Wie Erdbeben entstehen: Über Jahrzehnte wird Energie aufgestaut – und binnen Sekunden abgegeben
Die meisten Erdbeben hängen mit der Bewegung der tektonischen Platten zusammen. Sie schieben sich zwar nur wenige Zentimeter pro Jahr voran, was etwa der Geschwindigkeit entspricht, mit der unsere Fingernägel wachsen.
Verhaken sich die Gesteine an den Plattengrenzen, stoppt dort die Bewegung, die Kontinente schieben aber weiter. So baut sich an der blockierten Stelle immer mehr Spannung auf – bis der Untergrund reißt und die verhinderte Bewegung mit einem Mal nachgeholt wird. Ein Erdbeben.
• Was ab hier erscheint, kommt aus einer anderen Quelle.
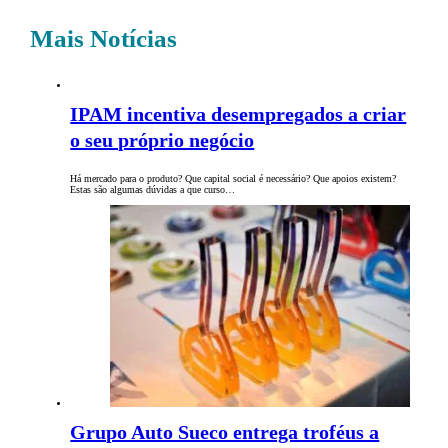
Mais Notícias
IPAM incentiva desempregados a criar
o seu próprio negócio
Há mercado para o produto? Que capital social é necessário? Que apoios existem?
Estas são algumas dúvidas a que curso…
Grupo Auto Sueco entrega troféus a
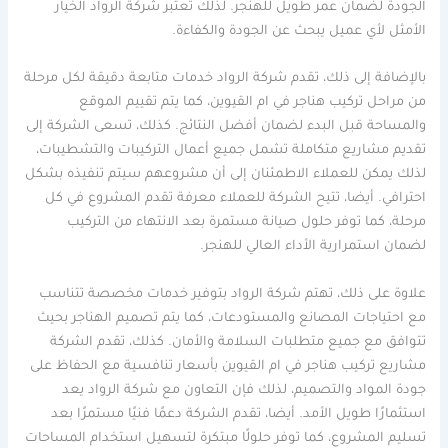
الجودة لضمان عمر طويل للهنجر. لذلك تعتبر شركة الرواد الخيار
الأمثل لأي عميل يبحث عن الجودة والكفاءة.
بالإضافة إلى ذلك، تقدم شركة الرواد خدمات متابعة دقيقة لكل مرحلة
من مراحل تركيب هناجر في ام القيوين، كما يتم تقييم الموقع
والمساحة قبل البدء لضمان أفضل النتائج. كذلك، تسعى الشركة إلى
تقديم مشاريع متكاملة تشمل جميع أعمال التركيبات والتشطيبات،
لذلك يمكن للعملاء الاطمئنان إلى أن مشروعهم سيتم تنفيذه بشكل
احترافي. أيضا، تتيح الشركة للعملاء معرفة تقدم المشروع في كل
مرحلة، كما توفر حلول صيانة مستمرة بعد الانتهاء من التركيب
لضمان استمرارية الأداء العالي للهنجر.
علاوة على ذلك، تهتم شركة الرواد بتوفير خدمات مخصصة تتناسب
مع احتياجات المصانع والمستودعات، كما يتم تصميم الهناجر بحيث
تتوافق مع جميع متطلبات السلامة والأمان. كذلك، تقدم الشركة
مشاريع تركيب هناجر في ام القيوين بأسعار تنافسية مع الحفاظ على
جودة المواد والتصميم، لذلك فإن التعاون مع شركة الرواد يعد
استثمارًا طويل الأمد. أيضا، تقدم الشركة دعمًا فنيًا مستمرًا بعد
تسليم المشروع، كما توفر حلولًا مبتكرة لتسهيل استخدام المساحات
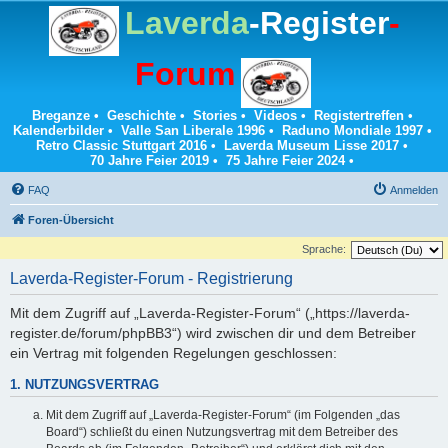
Laverda
-Register
-
Forum
Breganze
•
Geschichte
•
Stories
•
Videos
•
Registertreffen
•
Kalenderbilder
•
Valle San Liberale 1996
•
Raduno Mondiale 1997
•
Retro Classic Stuttgart 2016
•
Laverda Museum Lisse 2017
•
70 Jahre Feier 2019
•
75 Jahre Feier 2024
•
FAQ
Anmelden
Foren-Übersicht
Sprache:
Laverda-Register-Forum - Registrierung
Mit dem Zugriff auf „Laverda-Register-Forum“ („https://laverda-
register.de/forum/phpBB3“) wird zwischen dir und dem Betreiber
ein Vertrag mit folgenden Regelungen geschlossen:
1. NUTZUNGSVERTRAG
Mit dem Zugriff auf „Laverda-Register-Forum“ (im Folgenden „das
Board“) schließt du einen Nutzungsvertrag mit dem Betreiber des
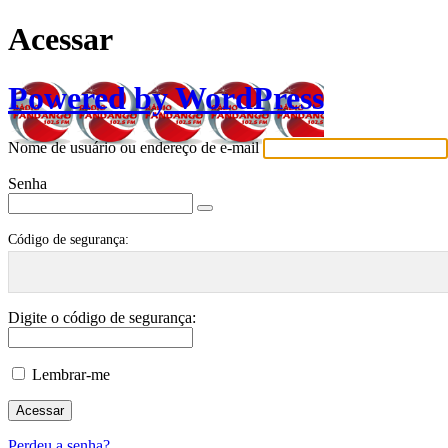
Acessar
Powered by WordPress
Nome de usuário ou endereço de e-mail
Senha
Código de segurança:
Digite o código de segurança:
Lembrar-me
Perdeu a senha?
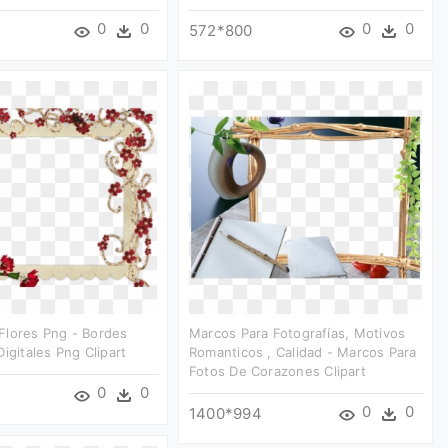
0
0
0
0
572*800
Flores Png - Bordes
Marcos Para Fotografías, Motivos
igitales Png Clipart
Romanticos , Calidad - Marcos Para
Fotos De Corazones Clipart
0
0
0
0
1400*994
Beginnend vom Bebenherd laufen seismische Wellen mit bis zu sieben Kilometern pro Sekunde durch den Untergrund. Seismometer erfassen zuerst die schnellen P-Wellen, die aber relativ harmlos sind im Vergleich zu den langsameren S-Wellen. So entsteht ein Zeitvorsprung von einigen Sekunden, in denen Züge gestoppt, Kraftwerke heruntergefahren oder Ventile in Gasleitungen geschlossen werden können.
Die S-Wellen sind gefährlicher, weil sie vor allem in horizontaler Richtung am Untergrund rütteln, wofür Gebäude und Brücken normalerweise nicht ausgelegt sind. Daher werden in seismisch aktiven Gebieten Bauwerke mit speziellen Versteifungen und Schwingungsdämpfern versehen.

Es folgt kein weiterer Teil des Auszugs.